In Bangladesh menstrual regulation, the method of establishing non-pregnancy for a woman at risk of unintended pregnancy, has been a part of the country’s family planning program since 1979 and is allowed up to 10 –12 weeks after a woman’s last menstrual period. There are no legal restrictions on providing post-abortion care.
Dhukuriabera Family Health & Welfare Centre is prone to flooding during rainy season in Bangladesh. The watermarks on the walls of the clinic from last year’s flood almost reach the ceiling, and serve as a reminder of the extreme circumstances staff at the centre face in providing vital healthcare during a humanitarian crisis.
“Our office was flooded. We had to stand on chairs,” says Salma Parvin, a staff member of the centre, pointing to mildew marks on the walls. “Very few patients came to access services.”
“During floods there are lots of challenges,” says Dr. Laila Arjumand Banu at the Belkuchi Upazila Health & Family Planning Complex. “People get stuck and may forget to use the normal family planning methods.”
The inability to access medical centres during floods can have other repercussions.
“[When there are floods] clients sometimes have a procedure done by a village provider and thereafter come to us with complications,” says nursing supervisor Lovely Yasmin. “And then we have to provide services with [medical equipment] that we don’t have.”
As part of their Innovation Programme project, IPPF’s South Asia office the IPPF South Asia office in collaboration with the University of Leicester and the Government of Bangladesh have has begun distributing UNFPA’s reproductive health kit 8 in strategic locations most prone to seasonal flooding. Kit 8 contains three months’ worth of medicine and equipment for the management of miscarriage and complications of unsafe abortion in emergency situations, essential to minimize associated morbidity and mortality.

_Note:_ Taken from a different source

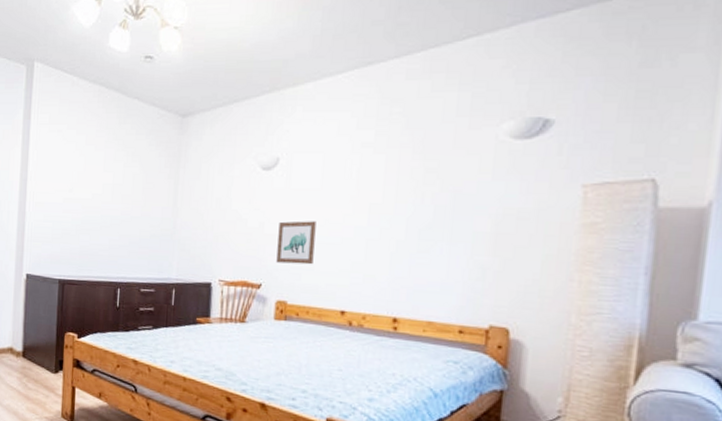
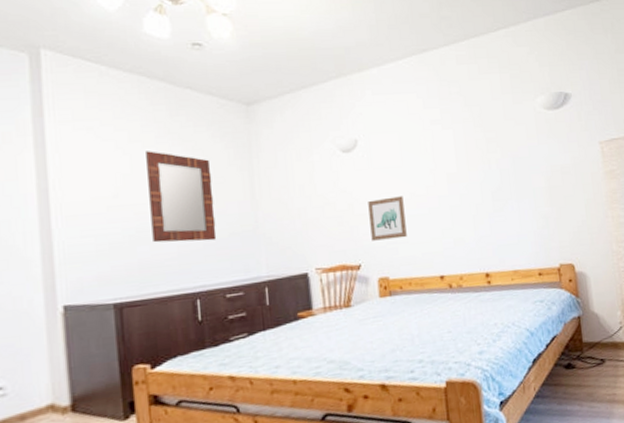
home mirror: none [92,154,144,239] -> present [146,151,217,243]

“I find the kits very useful,” says nurse Lipara Khatun. “Patients will benefit as they can avail these services closer to home and not have to come all the way to centres.”
At her home in the village of Charmokimpur, Bijli Khatun, 32, explains how flooding was just one of many challenges her unplanned pregnancy presented. “One of [my] children is disabled and so the fear of possibly another disabled child was scary,” Bijli Khatun says. “And during the pregnancy I felt a lot of pain in my stomach and decided to get menstrual regulation.”
Bijli Khatun’s husband had heard about menstrual regulation services at the local health centre. Bijli decided she would undergo the procedure, but soon realized she would face some issues.
“The area surrounding my house was submerged in water,” she explains. “With great difficulty I went to the centre and it was closed that day so I had to come back and once the water receded then I went to the centre again and got a menstrual regulation procedure done.”
Even with legal validity, social stigma is another factor women have to consider. “Women who come are hesitant and do not share their health problem easily,” says nurse Lovely Yasmin. “They expect complete confidentiality… as people are religious and [the woman] might have problems at home or in her locality.”
The programme also provides vital post-procedure care –most commonly pain relief- of which many women who undergo menstrual regulation, would be unable to afford themselves. Shana Khatun, 34 says “After the menstrual regulation services the hospital gave me a number of medicines I could take, I was also prescribed a few medicines which I could not buy due to [my] poor financial condition.”
Shubhutara is another client. She’s 32 and a mother of four, and decided to undergo menstrual regulation services after finding out she was pregnant again.
“Even though I have [undergone] menstrual regulation I would not want to tell others,” she says. “They will feel I have sinned and they will insult me.”
Several of the women feared being identified by the community, saying they would face a backlash due to conservative religious beliefs held in the region.
Shana Khatun says she found the hospital trustworthy and helpful. “I will be very cautious that I should not get pregnant again,” she says. “However in the event I get pregnant again, then I will come to this hospital only.”
IPPF’s Innovation Programme supports small scale initiatives, which test new ways to tackle the biggest challenges in sexual and reproductive health and rights. Each project is partnered with a research organization, in this case the University of Leicester, to ensure their impact is measured and learning shared to improve the efficacy and evidence-base of our programming.